### EXERCISE DATA ###

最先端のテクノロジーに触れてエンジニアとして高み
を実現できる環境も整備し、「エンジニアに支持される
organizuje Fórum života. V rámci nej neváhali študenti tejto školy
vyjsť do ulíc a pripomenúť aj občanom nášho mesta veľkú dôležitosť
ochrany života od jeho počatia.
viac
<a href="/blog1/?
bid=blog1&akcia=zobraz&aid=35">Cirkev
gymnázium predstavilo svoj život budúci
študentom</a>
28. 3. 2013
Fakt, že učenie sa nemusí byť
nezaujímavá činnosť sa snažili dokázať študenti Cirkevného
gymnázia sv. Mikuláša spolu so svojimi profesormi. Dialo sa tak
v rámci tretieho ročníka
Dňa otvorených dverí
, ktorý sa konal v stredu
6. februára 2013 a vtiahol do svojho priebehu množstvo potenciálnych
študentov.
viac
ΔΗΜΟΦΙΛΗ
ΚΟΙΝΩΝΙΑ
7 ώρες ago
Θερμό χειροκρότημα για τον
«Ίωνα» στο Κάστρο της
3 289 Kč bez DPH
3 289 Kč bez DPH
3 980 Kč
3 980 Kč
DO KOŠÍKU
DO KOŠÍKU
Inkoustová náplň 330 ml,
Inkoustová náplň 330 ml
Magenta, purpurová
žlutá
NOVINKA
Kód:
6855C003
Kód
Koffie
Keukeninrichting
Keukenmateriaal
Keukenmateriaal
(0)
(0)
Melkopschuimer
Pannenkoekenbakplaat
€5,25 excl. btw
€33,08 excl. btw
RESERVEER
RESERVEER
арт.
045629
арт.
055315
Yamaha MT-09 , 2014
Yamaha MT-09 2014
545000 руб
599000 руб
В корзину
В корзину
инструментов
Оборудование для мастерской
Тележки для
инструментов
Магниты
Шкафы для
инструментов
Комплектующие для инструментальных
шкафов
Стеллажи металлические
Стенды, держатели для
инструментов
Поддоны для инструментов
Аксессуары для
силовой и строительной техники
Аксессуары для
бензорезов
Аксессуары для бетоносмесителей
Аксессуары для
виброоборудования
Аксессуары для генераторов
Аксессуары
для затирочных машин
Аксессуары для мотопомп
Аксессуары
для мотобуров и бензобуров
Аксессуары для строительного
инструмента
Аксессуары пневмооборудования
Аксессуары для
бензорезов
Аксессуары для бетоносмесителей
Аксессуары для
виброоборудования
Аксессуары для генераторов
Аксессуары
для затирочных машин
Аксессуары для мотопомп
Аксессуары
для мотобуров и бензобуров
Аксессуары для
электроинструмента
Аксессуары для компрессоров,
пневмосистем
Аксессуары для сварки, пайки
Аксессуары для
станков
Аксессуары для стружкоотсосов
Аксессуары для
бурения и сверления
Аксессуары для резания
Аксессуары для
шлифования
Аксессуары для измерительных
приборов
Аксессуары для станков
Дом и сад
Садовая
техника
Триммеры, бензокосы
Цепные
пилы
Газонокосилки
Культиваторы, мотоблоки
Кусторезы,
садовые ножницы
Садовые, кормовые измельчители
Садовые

###

_EXERCISE DETAILS_:
Could you convert every line in the rows above into a JSON list of strings, with one string per line and no blank lines?

_WRITTEN ANSWER_:
[
  "最先端のテクノロジーに触れてエンジニアとして高み",
  "を実現できる環境も整備し、「エンジニアに支持される",
  "organizuje Fórum života. V rámci nej neváhali študenti tejto školy",
  "vyjsť do ulíc a pripomenúť aj občanom nášho mesta veľkú dôležitosť",
  "ochrany života od jeho počatia.",
  "viac",
  "<a href=\"/blog1/?",
  "bid=blog1&akcia=zobraz&aid=35\">Cirkev",
  "gymnázium predstavilo svoj život budúci",
  "študentom</a>",
  "28. 3. 2013",
  "Fakt, že učenie sa nemusí byť",
  "nezaujímavá činnosť sa snažili dokázať študenti Cirkevného",
  "gymnázia sv. Mikuláša spolu so svojimi profesormi. Dialo sa tak",
  "v rámci tretieho ročníka",
  "Dňa otvorených dverí",
  ", ktorý sa konal v stredu",
  "6. februára 2013 a vtiahol do svojho priebehu množstvo potenciálnych",
  "študentov.",
  "viac",
  "ΔΗΜΟΦΙΛΗ",
  "ΚΟΙΝΩΝΙΑ",
  "7 ώρες ago",
  "Θερμό χειροκρότημα για τον",
  "«Ίωνα» στο Κάστρο της",
  "3 289 Kč bez DPH",
  "3 289 Kč bez DPH",
  "3 980 Kč",
  "3 980 Kč",
  "DO KOŠÍKU",
  "DO KOŠÍKU",
  "Inkoustová náplň 330 ml,",
  "Inkoustová náplň 330 ml",
  "Magenta, purpurová",
  "žlutá",
  "NOVINKA",
  "Kód:",
  "6855C003",
  "Kód",
  "Koffie",
  "Keukeninrichting",
  "Keukenmateriaal",
  "Keukenmateriaal",
  "(0)",
  "(0)",
  "Melkopschuimer",
  "Pannenkoekenbakplaat",
  "€5,25 excl. btw",
  "€33,08 excl. btw",
  "RESERVEER",
  "RESERVEER",
  "арт.",
  "045629",
  "арт.",
  "055315",
  "Yamaha MT-09 , 2014",
  "Yamaha MT-09 2014",
  "545000 руб",
  "599000 руб",
  "В корзину",
  "В корзину",
  "инструментов",
  "Оборудование для мастерской",
  "Тележки для",
  "инструментов",
  "Магниты",
  "Шкафы для",
  "инструментов",
  "Комплектующие для инструментальных",
  "шкафов",
  "Стеллажи металлические",
  "Стенды, держатели для",
  "инструментов",
  "Поддоны для инструментов",
  "Аксессуары для",
  "силовой и строительной техники",
  "Аксессуары для",
  "бензорезов",
  "Аксессуары для бетоносмесителей",
  "Аксессуары для",
  "виброоборудования",
  "Аксессуары для генераторов",
  "Аксессуары",
  "для затирочных машин",
  "Аксессуары для мотопомп",
  "Аксессуары",
  "для мотобуров и бензобуров",
  "Аксессуары для строительного",
  "инструмента",
  "Аксессуары пневмооборудования",
  "Аксессуары для",
  "бензорезов",
  "Аксессуары для бетоносмесителей",
  "Аксессуары для",
  "виброоборудования",
  "Аксессуары для генераторов",
  "Аксессуары",
  "для затирочных машин",
  "Аксессуары для мотопомп",
  "Аксессуары",
  "для мотобуров и бензобуров",
  "Аксессуары для",
  "электроинструмента",
  "Аксессуары для компрессоров,",
  "пневмосистем",
  "Аксессуары для сварки, пайки",
  "Аксессуары для",
  "станков",
  "Аксессуары для стружкоотсосов",
  "Аксессуары для",
  "бурения и сверления",
  "Аксессуары для резания",
  "Аксессуары для",
  "шлифования",
  "Аксессуары для измерительных",
  "приборов",
  "Аксессуары для станков",
  "Дом и сад",
  "Садовая",
  "техника",
  "Триммеры, бензокосы",
  "Цепные",
  "пилы",
  "Газонокосилки",
  "Культиваторы, мотоблоки",
  "Кусторезы,",
  "садовые ножницы",
  "Садовые, кормовые измельчители",
  "Садовые"
]